DOCUMENT SEGMENT:
Grok has full built in support for re-skinning a site.  A skin may be as simple as using a different CSS, but at the other end of the scale may be used to completely replace site content.  Reality lies somewhere between these extremes.

Skins are typically used when you want to present a slightly different view on your site.  Generally, the url for a view containing a skin, would be something like:

http://address:port/++skin++skin_name/[rest of url]

If you are reading this on your own installation of the Grok 4 Noobs distribution, you can try accessing a skinned version of your site by inserting the /++skin++bootstrap/ skin name just after the localhost:8080. eg.

http://localhost:8080/++skin++bootstrap/gfn/Extending+GFN/Layers+and+Skins/

If you are accessing it via the aptrackers.com host, try instead:

http://gfn.aptrackers.com/gfn-bs/Extending+GFN/Layers+and+Skins/

If you do nothing in particular about skins, Grok will create a default one for you with a blank name.  So a Grok app will actually always use a skin, even if it may not be evident.

RECORD EXCERPTS:
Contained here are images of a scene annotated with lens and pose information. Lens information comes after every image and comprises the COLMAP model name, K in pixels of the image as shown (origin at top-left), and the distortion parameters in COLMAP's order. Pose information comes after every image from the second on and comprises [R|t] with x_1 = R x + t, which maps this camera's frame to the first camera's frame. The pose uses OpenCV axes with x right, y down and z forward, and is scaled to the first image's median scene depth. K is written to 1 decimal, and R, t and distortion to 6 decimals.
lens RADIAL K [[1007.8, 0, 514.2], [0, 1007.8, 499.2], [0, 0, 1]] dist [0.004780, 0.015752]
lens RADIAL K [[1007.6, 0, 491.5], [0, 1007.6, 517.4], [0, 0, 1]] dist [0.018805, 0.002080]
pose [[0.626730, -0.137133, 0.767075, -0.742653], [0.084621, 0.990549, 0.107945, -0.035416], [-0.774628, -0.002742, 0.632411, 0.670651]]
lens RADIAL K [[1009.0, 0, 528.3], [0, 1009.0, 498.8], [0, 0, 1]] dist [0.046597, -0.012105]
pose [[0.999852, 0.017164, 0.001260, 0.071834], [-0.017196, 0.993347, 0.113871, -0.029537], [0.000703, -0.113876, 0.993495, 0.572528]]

WHAT TO WORK ON: Repeat the entire text above on Grok skins word for word. Work only from the text on Grok skins and draw on nothing else.

TASK SOLUTION:
Grok has full built in support for re-skinning a site.  A skin may be as simple as using a different CSS, but at the other end of the scale may be used to completely replace site content.  Reality lies somewhere between these extremes.

Skins are typically used when you want to present a slightly different view on your site.  Generally, the url for a view containing a skin, would be something like:

http://address:port/++skin++skin_name/[rest of url]

If you are reading this on your own installation of the Grok 4 Noobs distribution, you can try accessing a skinned version of your site by inserting the /++skin++bootstrap/ skin name just after the localhost:8080. eg.

http://localhost:8080/++skin++bootstrap/gfn/Extending+GFN/Layers+and+Skins/

If you are accessing it via the aptrackers.com host, try instead:

http://gfn.aptrackers.com/gfn-bs/Extending+GFN/Layers+and+Skins/

If you do nothing in particular about skins, Grok will create a default one for you with a blank name.  So a Grok app will actually always use a skin, even if it may not be evident.